> [Aufgabe]: Schreibe die Datensätze von ihrem Anfang bis einschließlich der Zeile mit „The historic clash“ Zeile für Zeile unverändert ab.

> [Gespeicherte Einträge]:
------
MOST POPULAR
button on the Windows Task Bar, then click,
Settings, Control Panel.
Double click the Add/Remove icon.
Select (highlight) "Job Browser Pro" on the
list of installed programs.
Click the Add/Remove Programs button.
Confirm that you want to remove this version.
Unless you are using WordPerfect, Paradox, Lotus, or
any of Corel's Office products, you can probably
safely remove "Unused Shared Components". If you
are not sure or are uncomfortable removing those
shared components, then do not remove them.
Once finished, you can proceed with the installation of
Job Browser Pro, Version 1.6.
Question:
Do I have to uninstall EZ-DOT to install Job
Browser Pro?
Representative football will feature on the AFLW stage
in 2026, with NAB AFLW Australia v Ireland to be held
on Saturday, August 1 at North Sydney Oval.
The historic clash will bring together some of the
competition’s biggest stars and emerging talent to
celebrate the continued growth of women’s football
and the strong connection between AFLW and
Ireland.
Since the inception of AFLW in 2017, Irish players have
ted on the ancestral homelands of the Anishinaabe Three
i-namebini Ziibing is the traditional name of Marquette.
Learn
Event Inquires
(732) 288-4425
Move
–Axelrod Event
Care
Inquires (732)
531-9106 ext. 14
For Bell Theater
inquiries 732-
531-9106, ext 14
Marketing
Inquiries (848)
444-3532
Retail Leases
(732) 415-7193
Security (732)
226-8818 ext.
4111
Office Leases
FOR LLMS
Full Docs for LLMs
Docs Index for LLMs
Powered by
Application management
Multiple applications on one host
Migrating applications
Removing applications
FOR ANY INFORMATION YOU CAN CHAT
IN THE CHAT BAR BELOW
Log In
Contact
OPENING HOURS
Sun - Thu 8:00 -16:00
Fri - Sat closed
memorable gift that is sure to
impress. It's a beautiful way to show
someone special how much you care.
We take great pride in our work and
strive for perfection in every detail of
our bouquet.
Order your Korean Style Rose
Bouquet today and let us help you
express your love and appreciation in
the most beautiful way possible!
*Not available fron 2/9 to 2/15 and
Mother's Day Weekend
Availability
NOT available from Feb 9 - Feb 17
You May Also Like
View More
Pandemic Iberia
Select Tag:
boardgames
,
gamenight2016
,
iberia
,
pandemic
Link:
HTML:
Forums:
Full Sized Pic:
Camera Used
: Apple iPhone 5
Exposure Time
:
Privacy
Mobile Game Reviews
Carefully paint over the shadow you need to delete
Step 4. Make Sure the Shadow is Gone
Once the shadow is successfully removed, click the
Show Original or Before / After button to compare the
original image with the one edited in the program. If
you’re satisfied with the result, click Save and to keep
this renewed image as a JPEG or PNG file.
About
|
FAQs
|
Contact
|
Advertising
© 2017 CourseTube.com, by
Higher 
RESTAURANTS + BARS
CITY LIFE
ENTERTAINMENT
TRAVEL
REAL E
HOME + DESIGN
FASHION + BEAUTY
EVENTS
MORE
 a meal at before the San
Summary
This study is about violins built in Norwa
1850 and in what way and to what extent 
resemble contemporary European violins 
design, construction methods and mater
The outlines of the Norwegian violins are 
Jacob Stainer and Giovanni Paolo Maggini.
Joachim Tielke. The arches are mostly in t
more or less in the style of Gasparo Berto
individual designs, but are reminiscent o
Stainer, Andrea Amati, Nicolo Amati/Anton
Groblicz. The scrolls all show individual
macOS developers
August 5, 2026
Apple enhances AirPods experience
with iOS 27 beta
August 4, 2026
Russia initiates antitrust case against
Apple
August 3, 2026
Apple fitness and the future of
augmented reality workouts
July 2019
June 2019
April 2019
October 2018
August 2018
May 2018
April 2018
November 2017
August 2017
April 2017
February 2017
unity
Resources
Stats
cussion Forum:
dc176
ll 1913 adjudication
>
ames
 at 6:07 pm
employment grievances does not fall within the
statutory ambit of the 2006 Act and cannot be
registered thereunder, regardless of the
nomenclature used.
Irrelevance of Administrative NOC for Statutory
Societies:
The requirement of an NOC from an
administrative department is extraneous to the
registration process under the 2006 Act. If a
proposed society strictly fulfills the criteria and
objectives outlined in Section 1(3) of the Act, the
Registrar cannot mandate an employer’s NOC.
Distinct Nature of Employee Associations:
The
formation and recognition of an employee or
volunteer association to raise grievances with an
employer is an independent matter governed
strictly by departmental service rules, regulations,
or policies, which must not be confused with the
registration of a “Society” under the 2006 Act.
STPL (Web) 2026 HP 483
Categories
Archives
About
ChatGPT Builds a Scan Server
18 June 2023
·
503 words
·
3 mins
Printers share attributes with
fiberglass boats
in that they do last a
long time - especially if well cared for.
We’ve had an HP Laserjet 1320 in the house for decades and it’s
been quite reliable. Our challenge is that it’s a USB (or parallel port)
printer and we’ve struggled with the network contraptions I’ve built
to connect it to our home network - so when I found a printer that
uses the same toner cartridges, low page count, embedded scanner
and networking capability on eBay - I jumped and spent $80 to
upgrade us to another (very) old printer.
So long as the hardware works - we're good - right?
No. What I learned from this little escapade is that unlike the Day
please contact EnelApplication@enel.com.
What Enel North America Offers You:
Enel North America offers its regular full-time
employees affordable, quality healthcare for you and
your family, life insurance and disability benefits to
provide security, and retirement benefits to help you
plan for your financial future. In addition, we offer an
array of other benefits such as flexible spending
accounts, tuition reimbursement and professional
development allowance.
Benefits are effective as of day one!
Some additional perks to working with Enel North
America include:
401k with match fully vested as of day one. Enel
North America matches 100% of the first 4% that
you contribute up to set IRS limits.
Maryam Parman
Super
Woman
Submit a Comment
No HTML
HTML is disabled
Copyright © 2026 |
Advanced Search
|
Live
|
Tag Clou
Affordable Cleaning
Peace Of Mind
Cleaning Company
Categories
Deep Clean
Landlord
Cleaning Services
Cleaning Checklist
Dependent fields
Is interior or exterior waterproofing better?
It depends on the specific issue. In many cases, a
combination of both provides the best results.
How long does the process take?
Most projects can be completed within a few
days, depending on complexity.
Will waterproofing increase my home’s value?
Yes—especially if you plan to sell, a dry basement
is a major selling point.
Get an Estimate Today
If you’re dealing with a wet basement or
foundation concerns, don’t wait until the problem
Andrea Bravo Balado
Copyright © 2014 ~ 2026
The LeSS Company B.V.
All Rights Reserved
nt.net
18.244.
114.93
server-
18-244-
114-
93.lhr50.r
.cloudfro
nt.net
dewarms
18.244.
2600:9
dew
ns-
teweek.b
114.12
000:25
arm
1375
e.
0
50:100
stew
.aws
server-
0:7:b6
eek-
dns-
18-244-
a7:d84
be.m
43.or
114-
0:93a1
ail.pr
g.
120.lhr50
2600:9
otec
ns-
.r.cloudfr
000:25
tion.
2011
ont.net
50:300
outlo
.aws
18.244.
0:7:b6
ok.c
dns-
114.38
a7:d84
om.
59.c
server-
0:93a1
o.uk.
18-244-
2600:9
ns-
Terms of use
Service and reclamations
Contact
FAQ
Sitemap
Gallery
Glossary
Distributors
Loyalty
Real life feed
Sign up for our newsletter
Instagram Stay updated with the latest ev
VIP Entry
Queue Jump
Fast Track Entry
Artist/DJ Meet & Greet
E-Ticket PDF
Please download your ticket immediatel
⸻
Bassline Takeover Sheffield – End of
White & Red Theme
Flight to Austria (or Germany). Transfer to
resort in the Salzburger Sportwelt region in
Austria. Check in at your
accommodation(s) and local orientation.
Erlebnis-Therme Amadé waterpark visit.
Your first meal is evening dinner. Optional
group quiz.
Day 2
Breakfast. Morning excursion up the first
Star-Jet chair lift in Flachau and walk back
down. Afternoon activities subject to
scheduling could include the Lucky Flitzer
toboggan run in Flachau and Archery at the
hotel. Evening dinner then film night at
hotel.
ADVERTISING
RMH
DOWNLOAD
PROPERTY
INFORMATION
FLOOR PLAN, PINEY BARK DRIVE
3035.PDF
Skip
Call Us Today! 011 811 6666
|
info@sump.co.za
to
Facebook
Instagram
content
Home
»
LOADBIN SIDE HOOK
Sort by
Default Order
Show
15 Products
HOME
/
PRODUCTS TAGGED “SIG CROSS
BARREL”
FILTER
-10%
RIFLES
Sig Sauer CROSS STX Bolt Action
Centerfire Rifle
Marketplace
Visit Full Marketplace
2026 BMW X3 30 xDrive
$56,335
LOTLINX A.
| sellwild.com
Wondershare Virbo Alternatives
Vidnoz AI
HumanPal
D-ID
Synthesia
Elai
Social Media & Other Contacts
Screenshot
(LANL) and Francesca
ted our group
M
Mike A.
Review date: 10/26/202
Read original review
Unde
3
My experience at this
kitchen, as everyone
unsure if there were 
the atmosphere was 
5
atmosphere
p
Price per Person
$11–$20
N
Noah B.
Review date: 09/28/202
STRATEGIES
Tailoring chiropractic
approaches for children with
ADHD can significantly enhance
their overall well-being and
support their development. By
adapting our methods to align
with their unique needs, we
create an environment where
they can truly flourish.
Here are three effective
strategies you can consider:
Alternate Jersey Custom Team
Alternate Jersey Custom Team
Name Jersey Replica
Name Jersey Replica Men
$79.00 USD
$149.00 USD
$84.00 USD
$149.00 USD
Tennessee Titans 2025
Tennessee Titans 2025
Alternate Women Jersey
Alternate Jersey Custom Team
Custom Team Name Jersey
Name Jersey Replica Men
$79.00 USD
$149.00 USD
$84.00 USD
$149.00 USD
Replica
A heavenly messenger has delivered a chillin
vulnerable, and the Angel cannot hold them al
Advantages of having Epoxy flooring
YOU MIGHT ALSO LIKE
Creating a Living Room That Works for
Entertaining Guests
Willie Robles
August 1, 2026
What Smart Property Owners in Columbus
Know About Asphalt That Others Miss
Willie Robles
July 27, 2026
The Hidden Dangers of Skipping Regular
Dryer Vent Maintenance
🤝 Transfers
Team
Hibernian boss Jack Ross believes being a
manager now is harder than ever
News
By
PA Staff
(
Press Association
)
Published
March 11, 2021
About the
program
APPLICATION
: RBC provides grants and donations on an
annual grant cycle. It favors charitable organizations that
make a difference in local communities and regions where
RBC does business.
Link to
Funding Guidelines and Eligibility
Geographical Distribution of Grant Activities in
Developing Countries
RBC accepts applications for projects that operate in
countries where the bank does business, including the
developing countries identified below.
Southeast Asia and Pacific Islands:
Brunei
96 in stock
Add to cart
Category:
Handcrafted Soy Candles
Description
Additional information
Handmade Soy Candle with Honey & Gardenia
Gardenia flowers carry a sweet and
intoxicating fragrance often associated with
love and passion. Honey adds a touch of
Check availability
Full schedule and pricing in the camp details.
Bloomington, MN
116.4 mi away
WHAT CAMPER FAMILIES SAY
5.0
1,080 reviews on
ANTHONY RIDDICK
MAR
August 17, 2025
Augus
------
> [Lösung]:
MOST POPULAR
button on the Windows Task Bar, then click,
Settings, Control Panel.
Double click the Add/Remove icon.
Select (highlight) "Job Browser Pro" on the
list of installed programs.
Click the Add/Remove Programs button.
Confirm that you want to remove this version.
Unless you are using WordPerfect, Paradox, Lotus, or
any of Corel's Office products, you can probably
safely remove "Unused Shared Components". If you
are not sure or are uncomfortable removing those
shared components, then do not remove them.
Once finished, you can proceed with the installation of
Job Browser Pro, Version 1.6.
Question:
Do I have to uninstall EZ-DOT to install Job
Browser Pro?
Representative football will feature on the AFLW stage
in 2026, with NAB AFLW Australia v Ireland to be held
on Saturday, August 1 at North Sydney Oval.
The historic clash will bring together some of the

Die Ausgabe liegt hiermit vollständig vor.